Recommended questions for your doctor:
Is my Sjogren’s primary or secondary? And what tests have you done to confirm this?
And what other tests can we do to rule out any other autoimmune condition?
Why is Sjogren’s so confusing?
And why are so many given a diagnosis of rheumatoid arthritis or lupus initially?
We must consider several factors to make a diagnosis of Sjogren’s. Like every other autoimmune condition, the diagnosis relies on more than just labs. When concerned about autoimmunity, doctors will usually test for the ANA and the rheumatoid factor (RF). But there’s a twist.
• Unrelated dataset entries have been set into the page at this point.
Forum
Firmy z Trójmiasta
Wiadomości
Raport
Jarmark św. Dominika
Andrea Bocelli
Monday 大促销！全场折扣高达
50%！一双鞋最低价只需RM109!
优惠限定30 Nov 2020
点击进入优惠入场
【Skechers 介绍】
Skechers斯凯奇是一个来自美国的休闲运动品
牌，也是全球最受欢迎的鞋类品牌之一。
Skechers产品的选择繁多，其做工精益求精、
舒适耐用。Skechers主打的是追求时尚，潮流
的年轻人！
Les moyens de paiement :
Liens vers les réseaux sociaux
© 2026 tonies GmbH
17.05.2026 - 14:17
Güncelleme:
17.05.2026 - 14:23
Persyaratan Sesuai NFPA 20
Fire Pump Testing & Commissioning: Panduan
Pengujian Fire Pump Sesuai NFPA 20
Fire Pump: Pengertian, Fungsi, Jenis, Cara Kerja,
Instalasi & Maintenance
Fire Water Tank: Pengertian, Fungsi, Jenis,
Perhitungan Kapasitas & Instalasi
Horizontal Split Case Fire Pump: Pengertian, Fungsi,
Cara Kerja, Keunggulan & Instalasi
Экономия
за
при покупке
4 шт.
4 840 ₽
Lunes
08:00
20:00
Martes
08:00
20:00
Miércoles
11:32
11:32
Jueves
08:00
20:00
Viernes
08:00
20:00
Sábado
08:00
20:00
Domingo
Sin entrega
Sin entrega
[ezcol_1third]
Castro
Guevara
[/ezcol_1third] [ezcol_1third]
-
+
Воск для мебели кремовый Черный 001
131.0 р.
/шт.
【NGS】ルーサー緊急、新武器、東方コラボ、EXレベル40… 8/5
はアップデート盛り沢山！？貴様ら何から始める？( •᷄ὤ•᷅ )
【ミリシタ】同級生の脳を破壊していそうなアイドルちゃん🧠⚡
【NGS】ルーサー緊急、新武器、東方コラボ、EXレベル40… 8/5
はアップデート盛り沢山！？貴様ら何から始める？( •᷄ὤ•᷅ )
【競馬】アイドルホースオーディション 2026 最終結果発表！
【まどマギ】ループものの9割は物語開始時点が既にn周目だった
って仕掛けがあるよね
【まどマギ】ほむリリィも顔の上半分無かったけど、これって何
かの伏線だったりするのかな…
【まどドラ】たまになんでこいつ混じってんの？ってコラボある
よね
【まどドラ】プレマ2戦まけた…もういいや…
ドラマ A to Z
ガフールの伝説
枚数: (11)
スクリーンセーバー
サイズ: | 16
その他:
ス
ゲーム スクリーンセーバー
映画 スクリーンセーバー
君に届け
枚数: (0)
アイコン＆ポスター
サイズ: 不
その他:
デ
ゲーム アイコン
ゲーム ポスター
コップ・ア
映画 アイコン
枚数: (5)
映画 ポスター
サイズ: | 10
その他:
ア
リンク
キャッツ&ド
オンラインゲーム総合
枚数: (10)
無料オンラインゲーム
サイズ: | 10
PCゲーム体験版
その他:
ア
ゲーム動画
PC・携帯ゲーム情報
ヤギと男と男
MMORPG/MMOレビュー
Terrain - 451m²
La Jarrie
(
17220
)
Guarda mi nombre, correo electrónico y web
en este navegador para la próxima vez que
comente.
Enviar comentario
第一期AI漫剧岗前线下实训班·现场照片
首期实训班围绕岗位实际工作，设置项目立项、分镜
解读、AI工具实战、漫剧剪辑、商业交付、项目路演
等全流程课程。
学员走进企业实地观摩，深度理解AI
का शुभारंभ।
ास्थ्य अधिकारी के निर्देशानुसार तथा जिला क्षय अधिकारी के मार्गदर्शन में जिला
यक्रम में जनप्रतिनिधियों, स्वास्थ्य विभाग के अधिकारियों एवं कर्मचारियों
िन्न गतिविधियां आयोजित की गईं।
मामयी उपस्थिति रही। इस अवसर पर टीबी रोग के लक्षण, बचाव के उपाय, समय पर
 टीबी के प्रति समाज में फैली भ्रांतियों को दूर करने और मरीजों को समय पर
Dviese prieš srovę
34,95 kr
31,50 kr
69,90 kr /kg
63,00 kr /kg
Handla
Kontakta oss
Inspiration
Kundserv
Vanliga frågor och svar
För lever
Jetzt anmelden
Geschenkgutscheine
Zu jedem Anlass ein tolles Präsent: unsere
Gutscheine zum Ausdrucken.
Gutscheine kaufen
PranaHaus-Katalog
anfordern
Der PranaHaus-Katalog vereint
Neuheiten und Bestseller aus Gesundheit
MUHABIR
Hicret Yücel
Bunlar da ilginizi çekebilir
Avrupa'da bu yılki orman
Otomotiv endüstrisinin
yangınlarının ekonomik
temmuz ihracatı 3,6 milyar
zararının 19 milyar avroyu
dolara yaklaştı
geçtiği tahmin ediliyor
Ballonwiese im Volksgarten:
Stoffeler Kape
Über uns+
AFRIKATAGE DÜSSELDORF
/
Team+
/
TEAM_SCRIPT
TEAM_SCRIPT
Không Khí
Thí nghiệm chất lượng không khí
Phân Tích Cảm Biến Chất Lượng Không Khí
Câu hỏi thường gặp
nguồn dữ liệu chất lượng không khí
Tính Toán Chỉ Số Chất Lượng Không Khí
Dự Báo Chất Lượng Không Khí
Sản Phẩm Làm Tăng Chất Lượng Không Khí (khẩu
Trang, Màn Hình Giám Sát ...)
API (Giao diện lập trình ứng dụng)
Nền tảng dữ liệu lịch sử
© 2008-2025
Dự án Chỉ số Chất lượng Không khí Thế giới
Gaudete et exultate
Both the ANA and the RF are often positive in patients with Sjogren’s syndrome. This makes doing further testing, specifically looking for Sjogren’s syndrome, critical. Two antibodies should be checked: the anti-SSA antibody and anti-SSB antibody. These antibodies (either one or both) are positive in 70-80% of those with Sjogren’s. However, this leaves 20 – 30% of Sjogren’s patients without antibodies, which makes things even more confusing! And what if you are in that 20 – 30%? At this point, a further step is usually necessary. This involves obtaining tissue proof that there’s inflammation around the glands. with a lip biopsy, or a minor salivary gland biopsy. This is done by an ENT (Ears Nose & Throat) specialist.
Must know! Sjogren’s + Lymphoma
Finally, Sjogren’s patients need to be aware of the close association between Sjogren’s syndrome and lymphoma. Lymphoma can show itself in many ways, but often appears as very large, hard, non-movable lymph nodes. These can develop under the jawline, under the armpit, or in the groin. In general, swollen lymph nodes are actually very common and most of the time do not indicate lymphoma. A small, tender, or movable lymph node is usually a normal lymph node and doesn’t need to cause concern. This risk of lymphoma warrants, at least, annual or semi-annual checkups for all Sjogren’s patients.
Millions of people can live full lives with Sjogren’s syndrome. Understanding what it is, how it may or may not be related to conditions such as rheumatoid arthritis and lupus, and the possible complications enable Sjogren’s patients to take full control of their bodies and their condition.